Causes of pseudohypertrophy include muscle diseases: dystrophinopathies, limb-girdle muscular dystrophies, metabolic myopathy, Dystrophic myotonias, Non-dystrophic myotonias, endocrine disorders, parasitic muscle conditions, amyloid and sarcoid myopathy, and granulomatous myositis.
Neurological causes include radiculopathy, poliomyelitis, Charcot-Marie-Tooth disease, spinal muscular atrophy.
Etymology
Pseudohypertrophy can be broken up into the following roots, suffixes, and prefixes:
- Pseudo means 'false' or 'fake'. The etymology is from the Greek word ψεύδω (pseúdō), which means to lie or deceive.
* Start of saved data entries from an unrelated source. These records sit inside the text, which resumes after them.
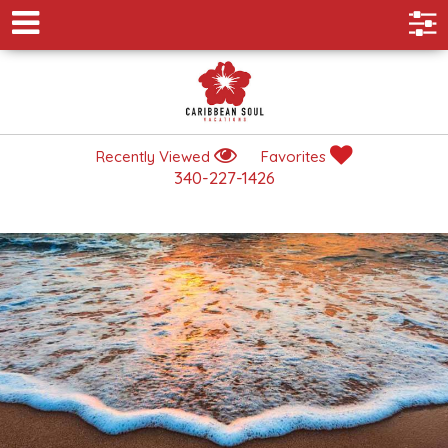
Recently Viewed
Favorites
340-227-1426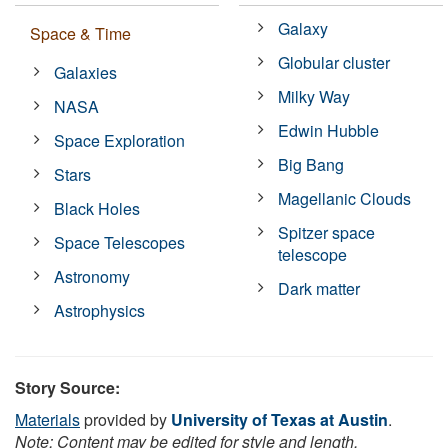
Galaxy
Space & Time
Globular cluster
Galaxies
Milky Way
NASA
Edwin Hubble
Space Exploration
Big Bang
Stars
Magellanic Clouds
Black Holes
Spitzer space
Space Telescopes
telescope
Astronomy
Dark matter
Astrophysics
Story Source:
Materials
provided by
University of Texas at Austin
.
Note: Content may be edited for style and length.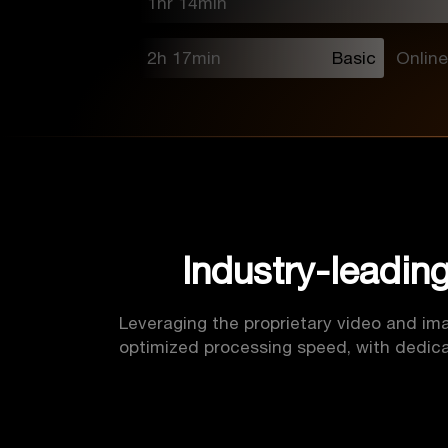
1hr 14min
2h 17min
Basic
Online
Industry-leadin
Leveraging the proprietary video and ima
optimized processing speed, with dedica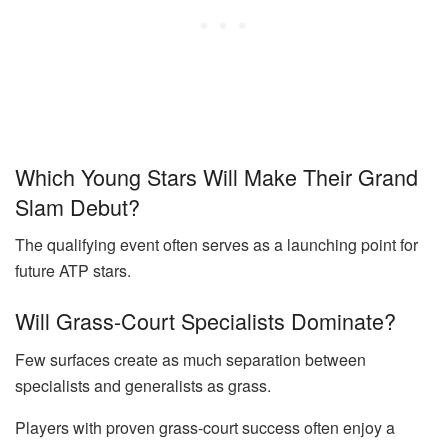
Which Young Stars Will Make Their Grand
Slam Debut?
The qualifying event often serves as a launching point for
future ATP stars.
Will Grass-Court Specialists Dominate?
Few surfaces create as much separation between
specialists and generalists as grass.
Players with proven grass-court success often enjoy a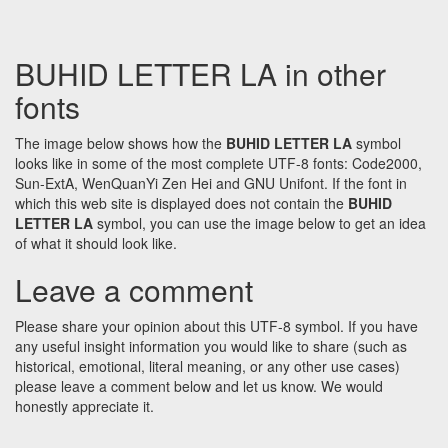
BUHID LETTER LA in other
fonts
The image below shows how the
BUHID LETTER LA
symbol
looks like in some of the most complete UTF-8 fonts: Code2000,
Sun-ExtA, WenQuanYi Zen Hei and GNU Unifont. If the font in
which this web site is displayed does not contain the
BUHID
LETTER LA
symbol, you can use the image below to get an idea
of what it should look like.
Leave a comment
Please share your opinion about this UTF-8 symbol. If you have
any useful insight information you would like to share (such as
historical, emotional, literal meaning, or any other use cases)
please leave a comment below and let us know. We would
honestly appreciate it.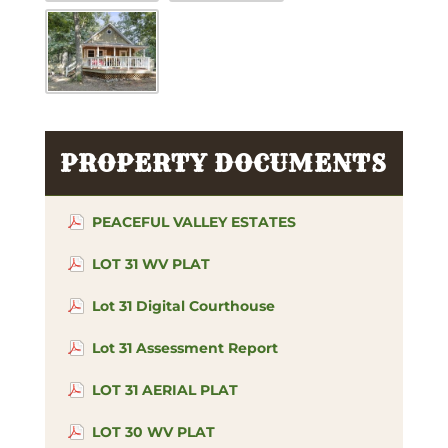
PROPERTY DOCUMENTS
PEACEFUL VALLEY ESTATES
LOT 31 WV PLAT
Lot 31 Digital Courthouse
Lot 31 Assessment Report
LOT 31 AERIAL PLAT
LOT 30 WV PLAT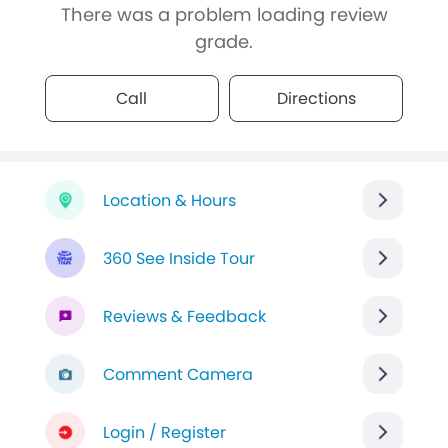
There was a problem loading review
grade.
Call
Directions
Location & Hours
360 See Inside Tour
Reviews & Feedback
Comment Camera
Login / Register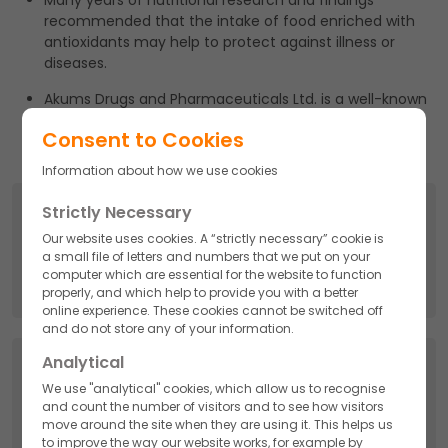
Many years of nutritional research and findings
recommended that the intake of food enriched with
antioxidants may help to protect against illness or
diseases.
Akums Drugs and Pharmaceuticals Ltd. is a well-known
name in Third Party Manufacturing Nutraceuticals and
Consent to Cookies
gained much-admired appraisal too.
Information about how we use cookies
Search
Strictly Necessary
Our website uses cookies. A “strictly necessary” cookie is
Search
a small file of letters and numbers that we put on your
for:
computer which are essential for the website to function
properly, and which help to provide you with a better
online experience. These cookies cannot be switched off
and do not store any of your information.
Analytical
Categories
We use "analytical" cookies, which allow us to recognise
and count the number of visitors and to see how visitors
API
move around the site when they are using it. This helps us
to improve the way our website works, for example by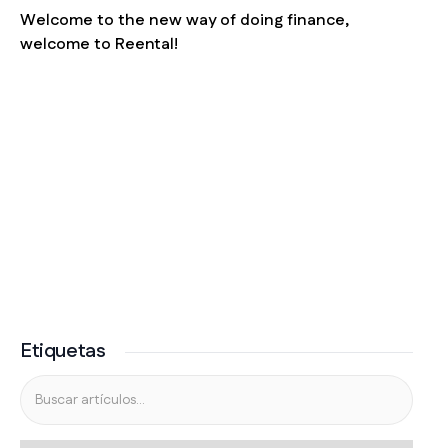
Welcome to the new way of doing finance,
welcome to Reental!
Etiquetas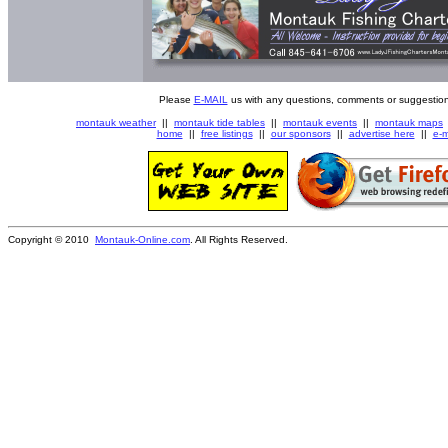
Please
E-MAIL
us with any questions, comments or suggestion
montauk weather
||
montauk tide tables
||
montauk events
||
montauk maps
home
||
free listings
||
our sponsors
||
advertise here
||
e-m
Copyright © 2010
Montauk-Online.com
. All Rights Reserved.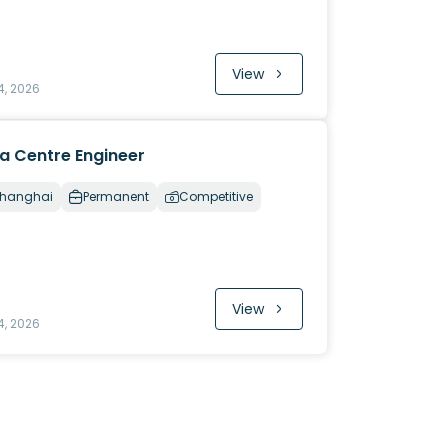
View
4, 2026
a Centre Engineer
hanghai
Permanent
Competitive
View
4, 2026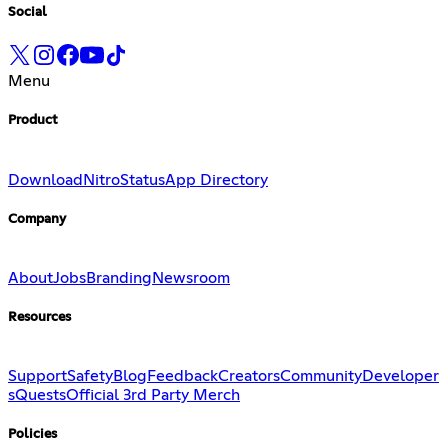
Social
Menu
Product
Download
Nitro
Status
App Directory
Company
About
Jobs
Branding
Newsroom
Resources
Support
Safety
Blog
Feedback
Creators
Community
Developer
s
Quests
Official 3rd Party Merch
Policies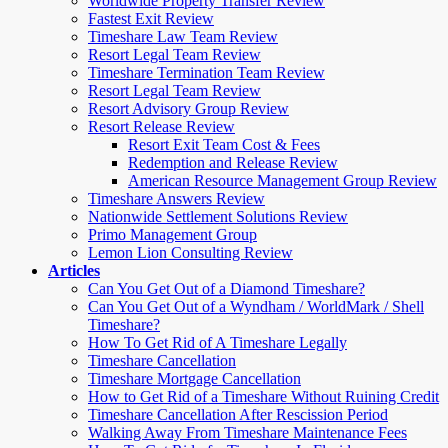
Worldwide Property Transfer Review
Fastest Exit Review
Timeshare Law Team Review
Resort Legal Team Review
Timeshare Termination Team Review
Resort Legal Team Review
Resort Advisory Group Review
Resort Release Review
Resort Exit Team Cost & Fees
Redemption and Release Review
American Resource Management Group Review
Timeshare Answers Review
Nationwide Settlement Solutions Review
Primo Management Group
Lemon Lion Consulting Review
Articles
Can You Get Out of a Diamond Timeshare?
Can You Get Out of a Wyndham / WorldMark / Shell
Timeshare?
How To Get Rid of A Timeshare Legally
Timeshare Cancellation
Timeshare Mortgage Cancellation
How to Get Rid of a Timeshare Without Ruining Credit
Timeshare Cancellation After Rescission Period
Walking Away From Timeshare Maintenance Fees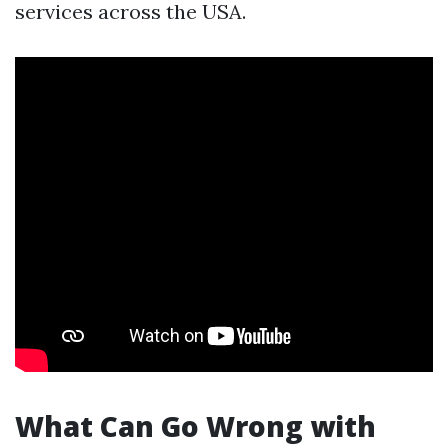
services across the USA.
What Can Go Wrong with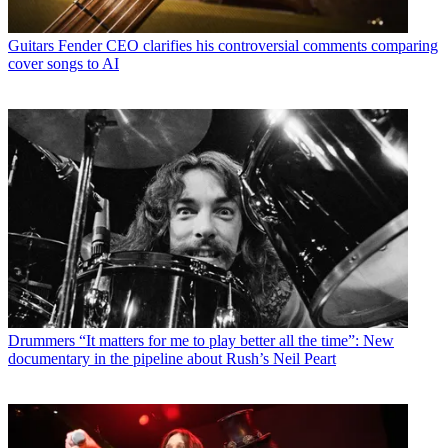
Guitars
Fender CEO clarifies his controversial comments comparing
cover songs to AI
Drummers
“It matters for me to play better all the time”: New
documentary in the pipeline about Rush’s Neil Peart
- hyper means 'extreme' or 'beyond normal'. The etymology is from the Greek word ὑπέρ (hupér), which means over, above; beyond, to the extreme.
- trophy means 'nourishment', or 'development'. The etymology is from the Greek word τροφή (trophḗ), which means food, nourishment.
The term was used by Duchenne de Boulogne in his description of Duchenne muscular dystrophy in one of his works "paralysie musculaire pseudo-hypertrophique."
Other names
As well as being known as 'false enlargement,' when the muscle has been infiltrated by fat tissue, historically it has also been called muscular steatosis, pseudohypertrophic atrophy, lipomatous pseudohypertrophy, interstitial lipomatosis, lipomatous muscular dystrophy, or atrophia lipomatosa. It is also known as fatty atrophy of muscle (not to be confused with fat atrophy, which is atrophy of adipose tissue), as muscle tissue is replaced by fat tissue, the actual muscle atrophies while the fat tissue replaces the bulk.